*Exercises to complete:*
1. In the forum thread about the no filter shrimp tank, how old is the Jarrarium in the first video?
2. Quote the forum thread word for word from "Hi! I've just" to "on tanks etc.".

*Document text:*
▶

# No filter shrimp tank/Jarrarium



## Submerged (Jun 18, 2020)

Hi! I've just started a YouTube channel, and my first video is of my 8 month old no filter Jarrarium. Nothing in-depth, more about the aesthetics...and the cherry shrimp &#128578;

Subscribe if you like it, as I'll be posting more videos of other tanks, updates on tanks etc.

Take a look and let me know what you think! Would be good to get some knowledgeable opinions! Thanks&#128578;


----------



## hoppycalif (Apr 7, 2005)

Welcome to APC! I hope you can describe and post photos of your tanks here, so we don't have to visit YouTube to see them.


----------



## Submerged (Jun 18, 2020)

hoppycalif said:


> Welcome to APC! I hope you can describe and post photos of your tanks here, so we don't have to visit YouTube to see them.


Yeah sure! I embedded the video in my post so that you wouldn't have to leave the forum to view it &#128578; Here are some pics...


----------



## hoppycalif (Apr 7, 2005)

Thank you! That second pic is spectacular!

◀

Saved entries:

▶

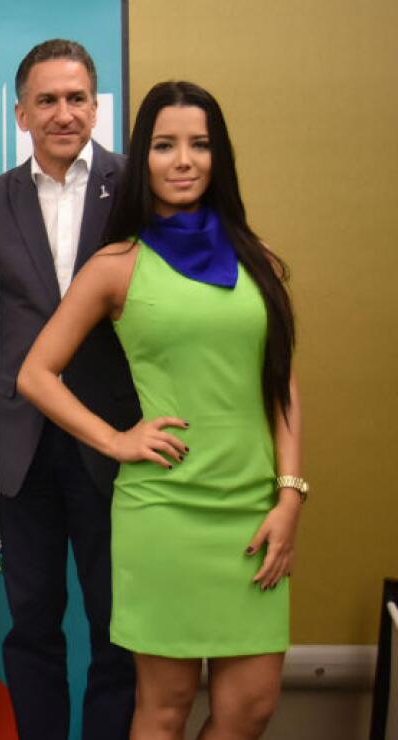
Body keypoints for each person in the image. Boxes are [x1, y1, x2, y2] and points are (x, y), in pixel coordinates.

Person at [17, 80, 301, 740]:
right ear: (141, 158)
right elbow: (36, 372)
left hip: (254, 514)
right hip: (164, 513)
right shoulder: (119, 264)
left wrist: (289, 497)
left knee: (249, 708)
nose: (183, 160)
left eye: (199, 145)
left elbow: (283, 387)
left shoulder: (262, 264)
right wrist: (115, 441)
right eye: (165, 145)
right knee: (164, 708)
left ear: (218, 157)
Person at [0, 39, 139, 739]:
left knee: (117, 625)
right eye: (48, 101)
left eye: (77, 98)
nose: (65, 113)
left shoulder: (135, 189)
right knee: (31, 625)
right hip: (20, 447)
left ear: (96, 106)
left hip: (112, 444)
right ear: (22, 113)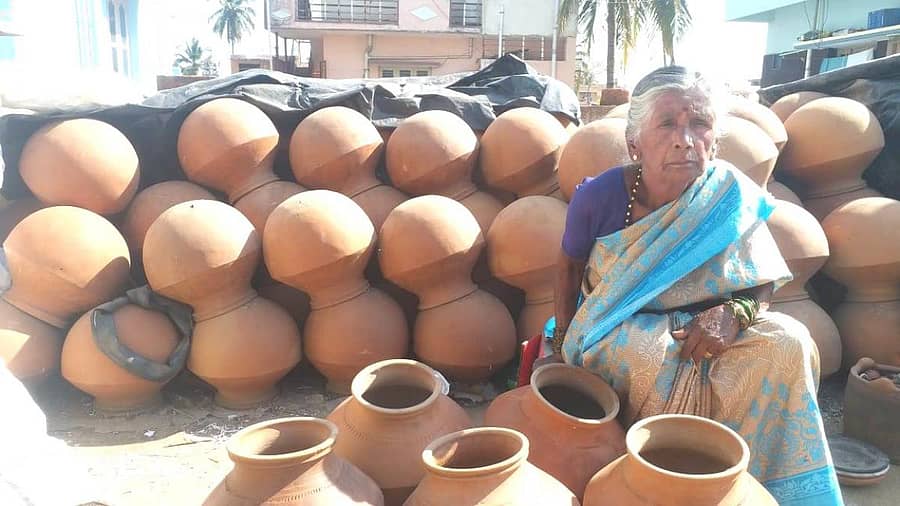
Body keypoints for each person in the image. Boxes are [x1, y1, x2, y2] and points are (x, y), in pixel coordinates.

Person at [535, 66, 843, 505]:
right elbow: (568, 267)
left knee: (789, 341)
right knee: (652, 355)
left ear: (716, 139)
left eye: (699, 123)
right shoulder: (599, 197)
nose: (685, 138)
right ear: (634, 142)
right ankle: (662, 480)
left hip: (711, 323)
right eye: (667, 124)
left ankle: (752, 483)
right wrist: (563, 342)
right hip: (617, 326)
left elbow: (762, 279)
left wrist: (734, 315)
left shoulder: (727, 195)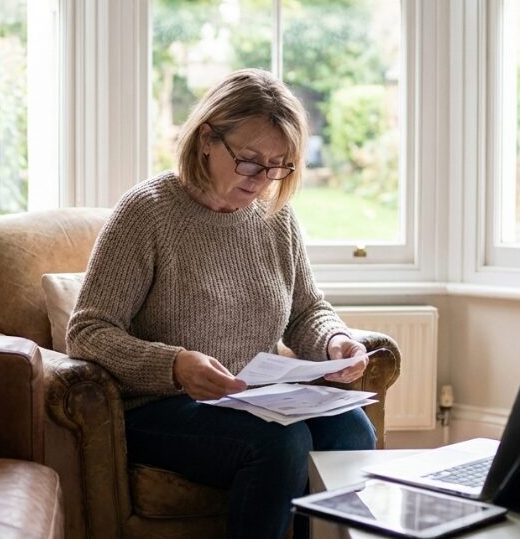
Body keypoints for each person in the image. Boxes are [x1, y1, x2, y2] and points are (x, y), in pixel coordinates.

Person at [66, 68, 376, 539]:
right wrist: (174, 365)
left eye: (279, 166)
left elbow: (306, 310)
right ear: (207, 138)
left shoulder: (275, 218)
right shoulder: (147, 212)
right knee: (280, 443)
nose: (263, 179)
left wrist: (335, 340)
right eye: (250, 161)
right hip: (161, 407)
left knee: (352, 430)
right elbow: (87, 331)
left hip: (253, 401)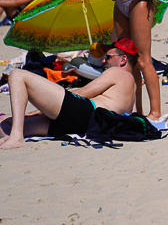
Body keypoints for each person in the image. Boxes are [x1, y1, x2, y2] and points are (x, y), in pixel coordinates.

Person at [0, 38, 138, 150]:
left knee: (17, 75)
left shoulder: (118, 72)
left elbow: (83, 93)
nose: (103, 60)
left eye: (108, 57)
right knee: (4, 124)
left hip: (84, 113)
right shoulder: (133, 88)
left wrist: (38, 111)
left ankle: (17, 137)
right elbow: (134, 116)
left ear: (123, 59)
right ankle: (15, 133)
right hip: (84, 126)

◀

*Results of the exercise:*
1. It is 8 months old.

2.
Hi! I've just started a YouTube channel, and my first video is of my 8 month old no filter Jarrarium. Nothing in-depth, more about the aesthetics...and the cherry shrimp &#128578;

Subscribe if you like it, as I'll be posting more videos of other tanks, updates on tanks etc.